Saturday, November 24, 2007

The Complexity of Call

A new crisis appeared last week in my ever exciting life as Department Chair. When I received notice of this, I was strongly "tempted to despair" (to quote George Fox). But then, miraculously, I rose to the challenge and I think things are going to be all right.

Dealing with this crisis totally sabotaged my efforts to catch up on grading last week. So instead of having this week (Thanksgiving Break) as a chance to work on research, I have felt under pressure to catch up on grading. I have made pretty good progress. I did take one day as a research day, and that was really good for my soul.

But, back to last week: towards the end of the week, my one other department colleague who is eligible to become chair, and who I was hoping would take over being chair next year, came in to talk to me about how this might not be possible for at least two more years. I could not help but think that this colleague, who was witness to last week's crisis, was getting cold feet upon realizing some of what being departmental chair entails.

I was so upset that I knew it was better for me not to respond at all yet. I knew that I needed time to process this before it would be fair for me to respond.

Fortunately, I had a counseling session that very afternoon. After I updated my counselor on all that has been happening, he surprised me by being totally outraged. He understands why everyone around me has responded to these events the ways they have, and knows that no one is out to get me. The "problem" is that I deal with all of these kinds of things too well. Nothing is going to change while I continue to handle everything responsibly.

And he doesn't want to discourage me from handling things responsibly -- he knows that my sense of responsibility is grounded in genuine caring, and he also realizes that this is a case where even if I could let go of my sense of responsibility, the bad effects of my doing so would ricochet right back to me. If I am the main one holding my little department together, and I let go of this responsibility, my own departmental home would collapse around me. How is that helpful to me or anyone else?

He said he is really worried about me though, because it is hard to see how it is possible for me to gain any relief from all of the pressures I am under.

So, if gaining relief from the pressures is not possible (at least not in the near future), maybe I need to change my question: How can I deal well with the pressures that I find in my life right now?

Back when I started this blog, I gave it the title "Embracing Complexity" under the optimistic theory that if I try to step fully into this complex life I find myself in, I can learn to cope with it well. I was hopeful that in the midst of complexity and sometimes a sense of chaos are the seeds of the kind of creativity that might have the power to change the world. I needed to stop shrinking away from this challenge; but also, I needed to stop wasting effort by attempting to solve the wrong problem: trying to tame, organize, or control the complexity. Can I learn instead to live in and with the complexity, with a trust that transcends the messiness of the day-to-day? With a faith that transcends the unpredictable emotional trajectory of exhilaration, anxiety, outrage, hope, peace, satisfaction, weariness, etc.?

Looking back, I see two patterns.

The subjective picture is that I've had momentary success "embracing complexity," and at those moments I have been hopeful that I could grow into accepting the kind of life I seem to have acquired. Yet, over time I have felt increasingly worn down, until a pattern of bona fide depressive symptoms became dominant enough that I've sought help. After my initial optimism that "help" could bring "cure," that I could make a few key decisions to change my life and then finally I would start to be able to feel that I was able to use my life to bring about positive change at some level (instead of just feeling in battle against being overwhelmed with my life), now I feel on the verge of some sobering new realization about how these things work. I'm starting to doubt that my life will ever feel like that.

▸ **PROBLEM STATEMENT**
In the blog post, what title was the blog given when it was started? The listing that comes next is separate material and is not part of the blog post.

▸ **INFORMATION PROVIDED**
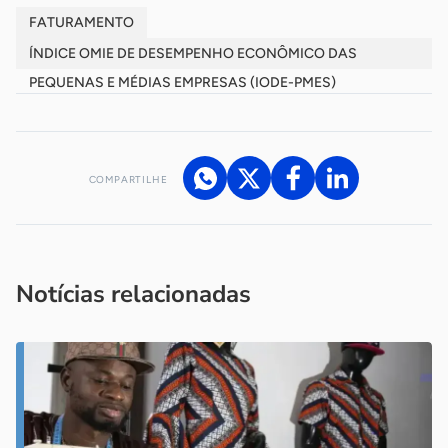
FATURAMENTO
ÍNDICE OMIE DE DESEMPENHO ECONÔMICO DAS
PEQUENAS E MÉDIAS EMPRESAS (IODE-PMES)
COMPARTILHE
Acesse nossos canais de atendimento
Ficou com alguma dúvida?
.
Se
você é um profissional da imprensa, entre em contato pelo
imprensa@sebrae.com.br
fale com a ASN em cada UF
ou
Notícias relacionadas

▸ **SOLUTION**
"Embracing Complexity"